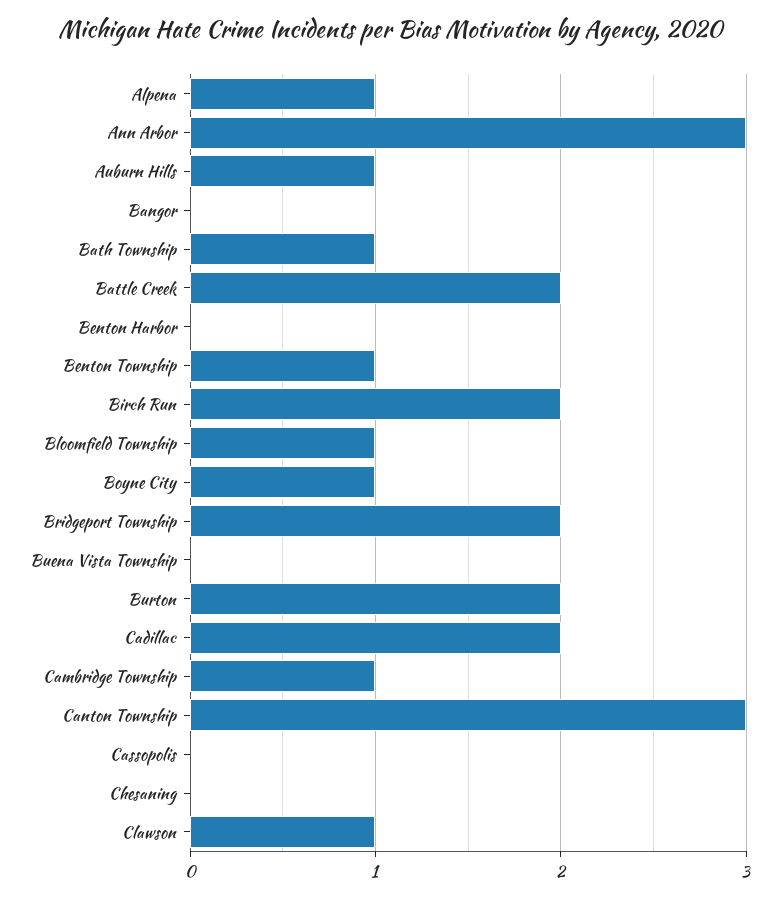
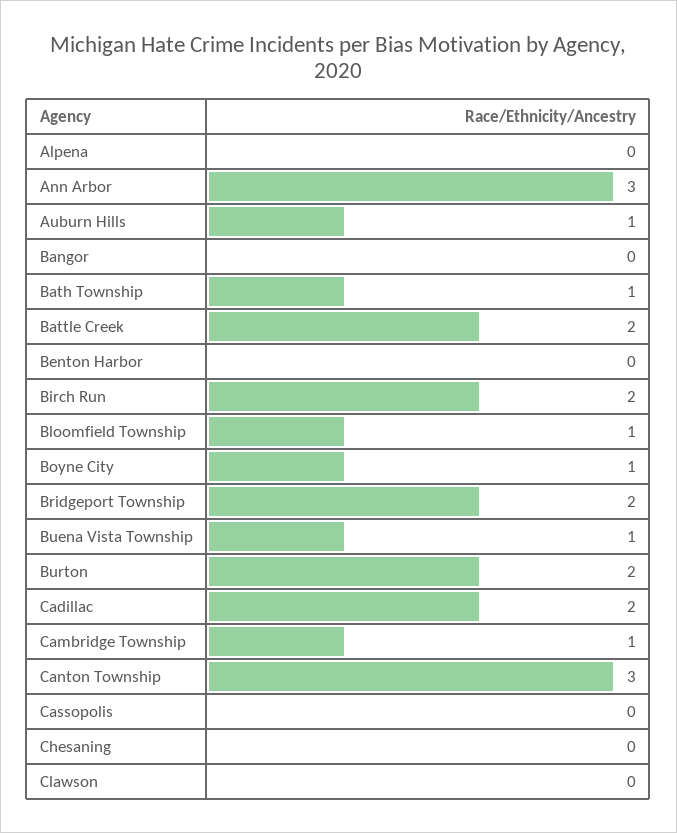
  {
-   "Alpena": 1,
+   "Alpena": 0,
    "Ann Arbor": 3,
    "Auburn Hills": 1,
    "Bangor": 0,
    "Bath Township": 1,
    "Battle Creek": 2,
    "Benton Harbor": 0,
-   "Benton Township": 1,
    "Birch Run": 2,
    "Bloomfield Township": 1,
    "Boyne City": 1,
    "Bridgeport Township": 2,
-   "Buena Vista Township": 0,
+   "Buena Vista Township": 1,
    "Burton": 2,
    "Cadillac": 2,
    "Cambridge Township": 1,
    "Canton Township": 3,
    "Cassopolis": 0,
    "Chesaning": 0,
-   "Clawson": 1
+   "Clawson": 0
  }

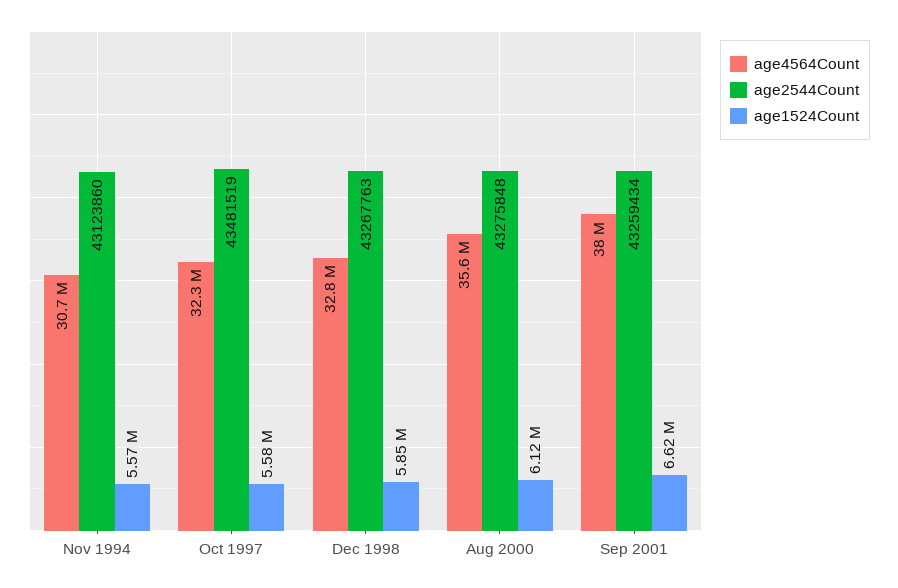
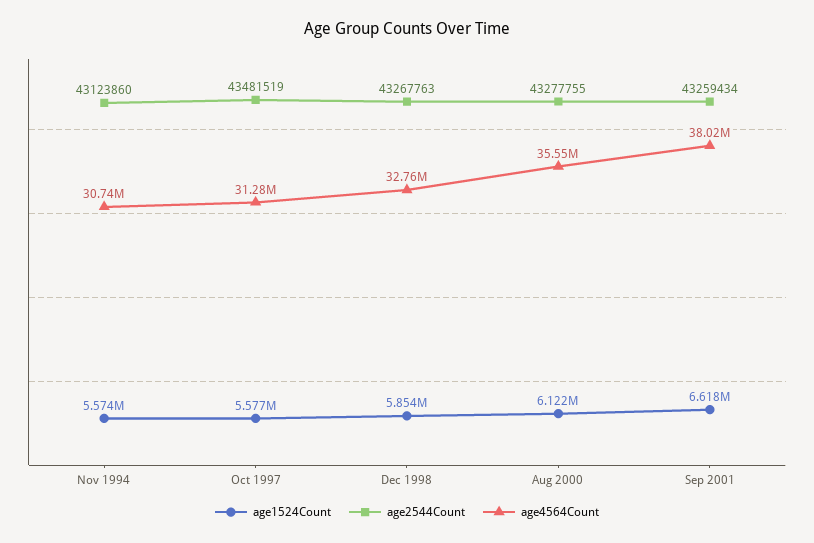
  {
    "age4564Count": {
      "Nov 1994": 30740000,
-     "Oct 1997": 32300000,
+     "Oct 1997": 31280000,
      "Dec 1998": 32760000,
      "Aug 2000": 35550000,
      "Sep 2001": 38020000
    },
    "age2544Count": {
      "Nov 1994": 43123860,
      "Oct 1997": 43481519,
      "Dec 1998": 43267763,
-     "Aug 2000": 43275848,
+     "Aug 2000": 43277755,
      "Sep 2001": 43259434
    },
    "age1524Count": {
      "Nov 1994": 5574000,
      "Oct 1997": 5577000,
      "Dec 1998": 5854000,
      "Aug 2000": 6122000,
      "Sep 2001": 6618000
    }
  }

■ Exercise:
Look for the word "Buena" in the listing above, and copy every line where you find it.

■ Answer area:
-   "Buena Vista Township": 0,
+   "Buena Vista Township": 1,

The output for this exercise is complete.